Apple paye à nouveau sa forte dépendance à l'iPhone

L'épidémie du nouveau coronavirus risque de pénaliser les ventes d'Apple sur le marché chinois, qui représente plus de 16% de son chiffre d'affaires.

Pour la seconde fois en deux ans, des problèmes en Chine obligent Apple à lancer un avertissement sur résultats. L'annonce est toutefois sans surprise pour les analystes, qui y voient un accident de parcours temporaire.

Comme une piqûre de rappel. Le géant technologique Apple  pourrait tomber de son piédestal ce mardi en perdant sa place sur le podium des plus grandes capitalisations boursières au profit de son rival Microsoft  . La faute au nouveau coronavirus, le Covid-19. L'épidémie - qui a fait plus de 1.800 morts et infecté 70.000 personnes dans le monde - agit comme un grain de sable dans la machinerie bien huilée d'Apple et l'oblige à revoir à la baisse ses ambitions pour le deuxième trimestre de son exercice décalé.

"L’avertissement sur les résultats d’Apple est un regrettable rappel que, malgré tout son travail, il reste "la société iPhone"."
Alex Webb
Chroniqueur pour Bloomberg Opinion

Sans donner de nouveaux objectifs chiffrés, la société à la pomme craint ne pas être capable d'atteindre ses prévisions établies en janvier, à savoir un chiffre d'affaires entre 63 et 67 milliards de dollars. Et ce "en raison de deux principaux facteurs". Elle pointe une chaîne de production mondiale grippée et une demande chinoise affaiblie (la Chine a représenté 16,8% de son chiffre d'affaires en 2019, NDLR). "Nous vivons un retour à des conditions normales plus lent que prévu", a expliqué le CEO Tim Cook dans une lettre adressée à ses employés.

Du fait des mesures imposées par le gouvernement chinois pour contenir l'épidémie, son partenaire local Foxconn ne peut faire tourner ses usines à plein régime. Beaucoup d'analystes craignent dès lors que le lancement du nouvel iPhone prévu en mars ne soit retardé.

Pas de remise en cause à long terme

"L’avertissement sur les résultats d’Apple est un regrettable rappel que, malgré tout son travail visant à changer la perception des investisseurs au cours des dernières années, il reste "la société iPhone". (…) Et qu'il sera toujours vulnérable à la nature capricieuse de la demande des consommateurs", souligne Alex Webb, chroniqueur pour Bloomberg Opinion spécialisé dans le secteur technologique. L'iPhone a encore représenté plus de la moitié de son chiffre d'affaires (54,7%) en 2019 malgré ses efforts pour gonfler les revenus de sa division Services.

Le moindre problème peut donc coûter cher au géant américain.
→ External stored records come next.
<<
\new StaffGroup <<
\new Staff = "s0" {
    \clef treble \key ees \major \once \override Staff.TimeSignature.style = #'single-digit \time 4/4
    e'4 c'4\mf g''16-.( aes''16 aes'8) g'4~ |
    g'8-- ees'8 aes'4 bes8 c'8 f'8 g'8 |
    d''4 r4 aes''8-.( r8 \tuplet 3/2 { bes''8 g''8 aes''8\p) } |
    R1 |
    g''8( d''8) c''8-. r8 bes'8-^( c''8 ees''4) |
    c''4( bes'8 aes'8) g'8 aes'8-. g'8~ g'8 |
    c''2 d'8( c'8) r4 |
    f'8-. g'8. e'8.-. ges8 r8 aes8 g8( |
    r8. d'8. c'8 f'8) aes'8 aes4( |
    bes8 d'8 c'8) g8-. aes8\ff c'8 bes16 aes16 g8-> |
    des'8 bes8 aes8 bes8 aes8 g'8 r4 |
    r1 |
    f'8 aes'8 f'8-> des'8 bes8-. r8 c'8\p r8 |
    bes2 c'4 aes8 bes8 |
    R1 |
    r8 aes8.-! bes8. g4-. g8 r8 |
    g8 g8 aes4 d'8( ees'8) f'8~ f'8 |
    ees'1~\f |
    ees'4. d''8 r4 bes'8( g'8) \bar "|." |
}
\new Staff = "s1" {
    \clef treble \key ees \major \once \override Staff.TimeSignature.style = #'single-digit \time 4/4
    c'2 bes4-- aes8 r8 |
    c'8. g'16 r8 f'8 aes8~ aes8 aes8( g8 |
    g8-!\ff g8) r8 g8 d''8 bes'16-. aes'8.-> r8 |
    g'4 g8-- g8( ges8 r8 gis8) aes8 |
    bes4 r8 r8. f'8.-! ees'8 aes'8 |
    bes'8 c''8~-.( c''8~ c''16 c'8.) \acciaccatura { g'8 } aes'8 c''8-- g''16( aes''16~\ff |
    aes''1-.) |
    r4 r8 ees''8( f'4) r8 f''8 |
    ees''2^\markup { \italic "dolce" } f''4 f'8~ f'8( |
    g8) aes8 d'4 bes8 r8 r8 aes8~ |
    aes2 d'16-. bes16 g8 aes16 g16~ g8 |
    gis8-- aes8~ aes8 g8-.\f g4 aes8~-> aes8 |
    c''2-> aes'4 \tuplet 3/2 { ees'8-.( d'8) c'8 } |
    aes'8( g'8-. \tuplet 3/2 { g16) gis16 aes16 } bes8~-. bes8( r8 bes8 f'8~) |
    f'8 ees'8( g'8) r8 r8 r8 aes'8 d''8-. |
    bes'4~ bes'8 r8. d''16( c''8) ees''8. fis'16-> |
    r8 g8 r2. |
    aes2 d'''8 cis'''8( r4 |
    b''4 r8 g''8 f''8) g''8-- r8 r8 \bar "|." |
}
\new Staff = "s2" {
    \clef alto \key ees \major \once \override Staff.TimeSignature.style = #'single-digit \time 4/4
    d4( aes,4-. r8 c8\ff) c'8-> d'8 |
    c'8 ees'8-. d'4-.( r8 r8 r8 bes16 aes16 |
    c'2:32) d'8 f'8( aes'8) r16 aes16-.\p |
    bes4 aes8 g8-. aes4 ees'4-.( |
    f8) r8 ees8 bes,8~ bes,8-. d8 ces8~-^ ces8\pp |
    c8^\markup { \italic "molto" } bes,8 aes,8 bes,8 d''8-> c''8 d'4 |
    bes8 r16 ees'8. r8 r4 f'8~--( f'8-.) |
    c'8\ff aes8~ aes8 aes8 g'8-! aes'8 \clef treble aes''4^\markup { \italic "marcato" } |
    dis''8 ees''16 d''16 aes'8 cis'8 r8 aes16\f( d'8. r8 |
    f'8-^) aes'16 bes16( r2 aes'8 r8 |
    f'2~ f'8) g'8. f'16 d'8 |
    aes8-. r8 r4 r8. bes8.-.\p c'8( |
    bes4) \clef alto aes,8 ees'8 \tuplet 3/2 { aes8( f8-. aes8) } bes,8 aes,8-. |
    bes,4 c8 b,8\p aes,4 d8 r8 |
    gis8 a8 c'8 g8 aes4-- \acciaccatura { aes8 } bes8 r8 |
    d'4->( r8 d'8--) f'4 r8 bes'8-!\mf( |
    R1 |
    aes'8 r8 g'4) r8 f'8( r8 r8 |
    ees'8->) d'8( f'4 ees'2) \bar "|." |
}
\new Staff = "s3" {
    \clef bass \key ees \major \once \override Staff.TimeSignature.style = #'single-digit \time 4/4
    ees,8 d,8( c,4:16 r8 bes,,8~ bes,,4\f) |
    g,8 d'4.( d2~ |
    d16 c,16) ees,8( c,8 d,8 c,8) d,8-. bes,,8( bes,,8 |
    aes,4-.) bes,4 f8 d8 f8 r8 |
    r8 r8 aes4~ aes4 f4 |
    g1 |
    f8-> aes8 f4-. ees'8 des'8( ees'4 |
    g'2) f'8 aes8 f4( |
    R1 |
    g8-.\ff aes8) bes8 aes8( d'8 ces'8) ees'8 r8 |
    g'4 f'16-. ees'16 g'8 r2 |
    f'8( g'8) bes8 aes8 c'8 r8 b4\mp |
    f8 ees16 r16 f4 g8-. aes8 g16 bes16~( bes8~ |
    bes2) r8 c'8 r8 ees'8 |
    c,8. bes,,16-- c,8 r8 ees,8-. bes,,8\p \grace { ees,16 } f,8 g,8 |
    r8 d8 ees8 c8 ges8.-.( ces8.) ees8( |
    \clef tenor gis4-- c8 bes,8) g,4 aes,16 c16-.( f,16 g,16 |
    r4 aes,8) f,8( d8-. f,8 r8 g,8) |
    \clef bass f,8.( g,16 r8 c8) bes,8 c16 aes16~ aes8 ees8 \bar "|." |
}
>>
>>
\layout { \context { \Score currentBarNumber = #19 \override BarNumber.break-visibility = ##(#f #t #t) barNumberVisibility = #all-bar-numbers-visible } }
Selon les calculs de Bloomberg Intelligence, chaque baisse de 1% dans les ventes d'iPhone peuvent réduire le chiffre d'affaires et le bénéfice par action d'Apple de respectivement 1,5 milliard de dollars et 11 cents.

1,5
milliards de dollars
Selon Bloomberg Intelligence, chaque baisse de 1% dans les ventes d'iPhone peuvent coûter à Apple 1,5 milliards de dollars de chiffre d'affaires.

Pour autant, ce n'est pas la panique du côté des analystes. "Je pense qu'Apple reste dans une très bonne position à long terme", estime Shannon Cross, de Cross Research. À en croire certains, il s'agit plutôt d'un "accident de parcours" ou une excuse pour prendre ses bénéfices après un bond de 68% l'an dernier.